Evaso per farsi curare: 28enne senegalese chiede di tornare in carcere

Il giovane, affetto da epilessia, ha spiegato di ricevere migliori cure in carcere. Dopo una crisi in Aula, è stato portato in ospedale

Una storia che sfida la logica, ma che pone interrogativi importanti sulla gestione della salute mentale e fisica dei detenuti ai domiciliari. Un 28enne senegalese residente a Gorlago ha deciso di evadere volontariamente dai domiciliari, consapevole delle conseguenze, pur di tornare in carcere. Motivo? Lì riceverebbe cure migliori per la sua epilessia.

Il giovane è stato trovato dai carabinieri a Chiari, in provincia di Brescia, mentre si recava a trovare la figlia e la madre della bambina. Una volta fermato e portato in Tribunale a Brescia per l’udienza, ha avuto una crisi epilettica in piena Aula, costringendo all’intervento il personale sanitario. È stato ricoverato in codice giallo, dopo essere stato immobilizzato su una barella e dotato di maschera d’ossigeno.

«In carcere mi curano meglio»

La motivazione dell’evasione, secondo quanto riportato dal Corriere di Bergamo, è chiara: «In carcere mi somministravano i farmaci giusti, seguivano le terapie con attenzione. Ai domiciliari invece sto peggiorando», avrebbe dichiarato il 28enne, che attualmente vive a casa del fratello.

Senza un lavoro fisso, con alle spalle piccoli precedenti per spaccio di stupefacenti e già sottoposto in passato alla detenzione in carcere, l’uomo ha più volte violato i domiciliari.
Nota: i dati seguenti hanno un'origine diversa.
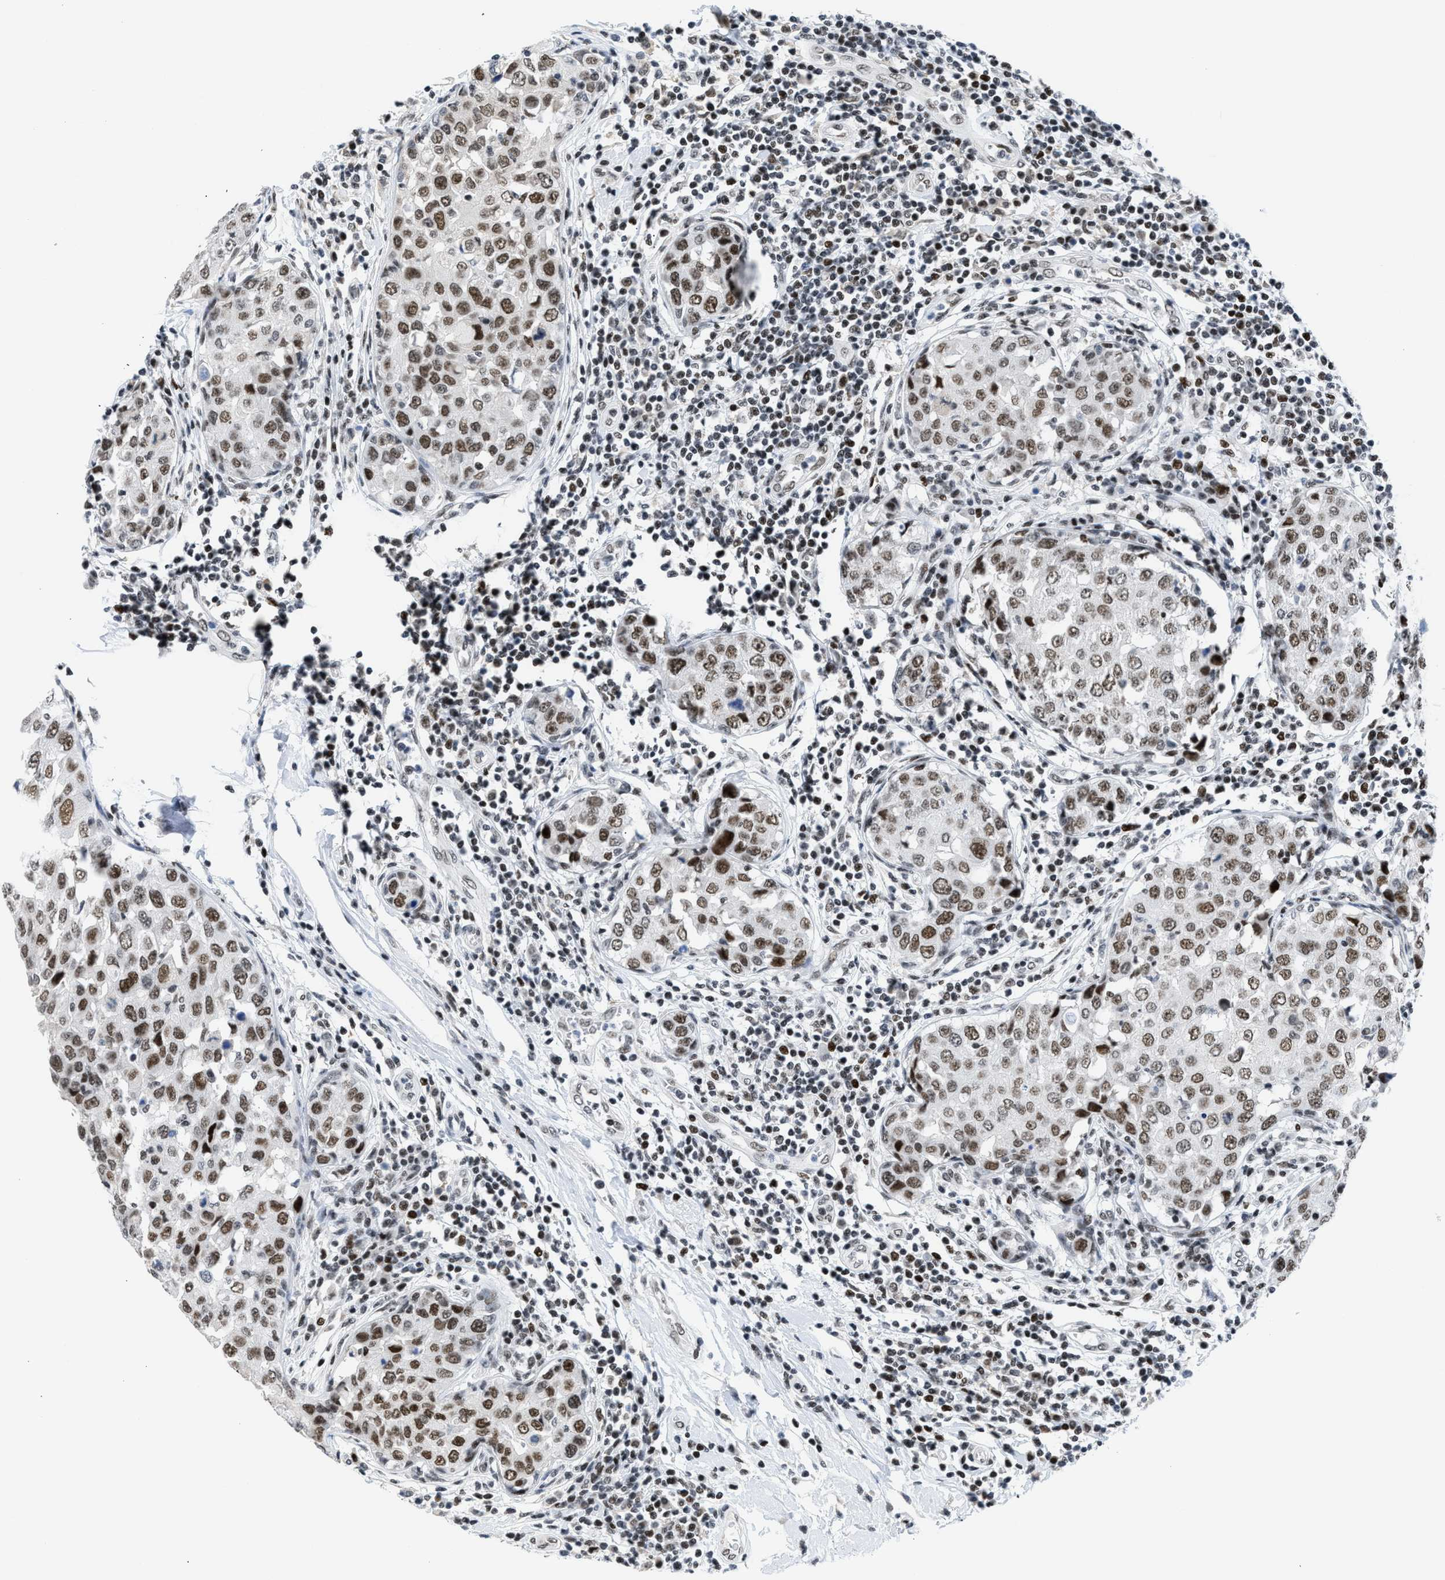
{"staining": {"intensity": "moderate", "quantity": ">75%", "location": "nuclear"}, "tissue": "breast cancer", "cell_type": "Tumor cells", "image_type": "cancer", "snomed": [{"axis": "morphology", "description": "Duct carcinoma"}, {"axis": "topography", "description": "Breast"}], "caption": "DAB (3,3'-diaminobenzidine) immunohistochemical staining of human intraductal carcinoma (breast) reveals moderate nuclear protein staining in approximately >75% of tumor cells.", "gene": "TERF2IP", "patient": {"sex": "female", "age": 27}}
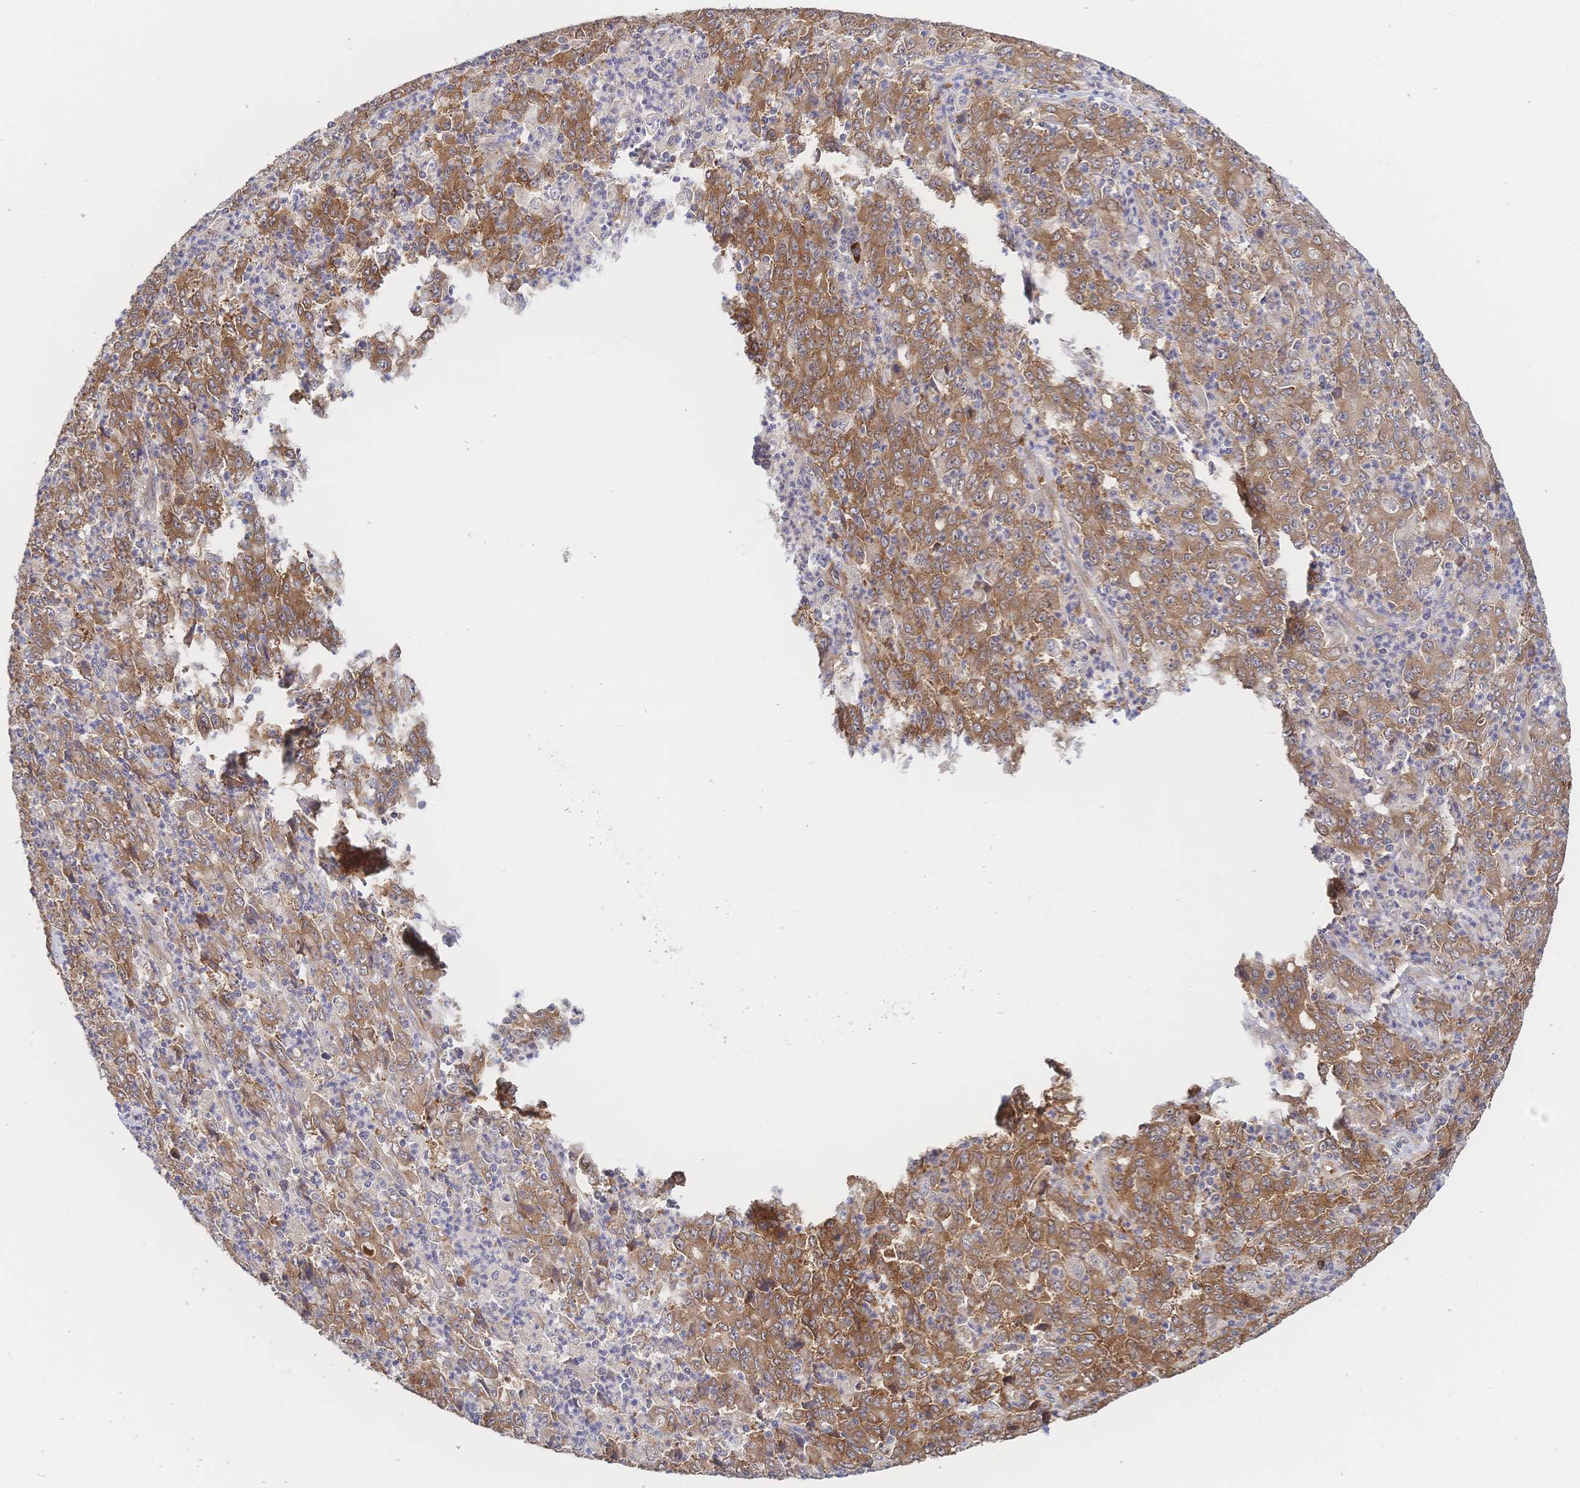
{"staining": {"intensity": "moderate", "quantity": ">75%", "location": "cytoplasmic/membranous"}, "tissue": "stomach cancer", "cell_type": "Tumor cells", "image_type": "cancer", "snomed": [{"axis": "morphology", "description": "Adenocarcinoma, NOS"}, {"axis": "topography", "description": "Stomach, lower"}], "caption": "About >75% of tumor cells in human stomach cancer exhibit moderate cytoplasmic/membranous protein positivity as visualized by brown immunohistochemical staining.", "gene": "LMO4", "patient": {"sex": "female", "age": 71}}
Nonostante ciò, il gip di Bergamo ha scelto di non aggravare la misura cautelare, lasciandolo ancora ai domiciliari, seppure con l’evidente disagio da lui manifestato.

Una richiesta paradossale, ma significativa

Il paradosso del caso è tutto nella richiesta del senegalese: «Riportatemi in carcere», perché lì si sente più tutelato sotto il profilo sanitario. Una condizione che evidenzia lacune nella gestione dei pazienti fragili in detenzione domiciliare, soprattutto per coloro che non possono contare su una rete familiare o assistenziale adeguata.

Un caso che solleva dubbi non solo di natura giuridica, ma anche sociale e sanitaria, e che potrebbe indurre a riflessioni su come garantire continuità terapeutica anche al di fuori del circuito penitenziario.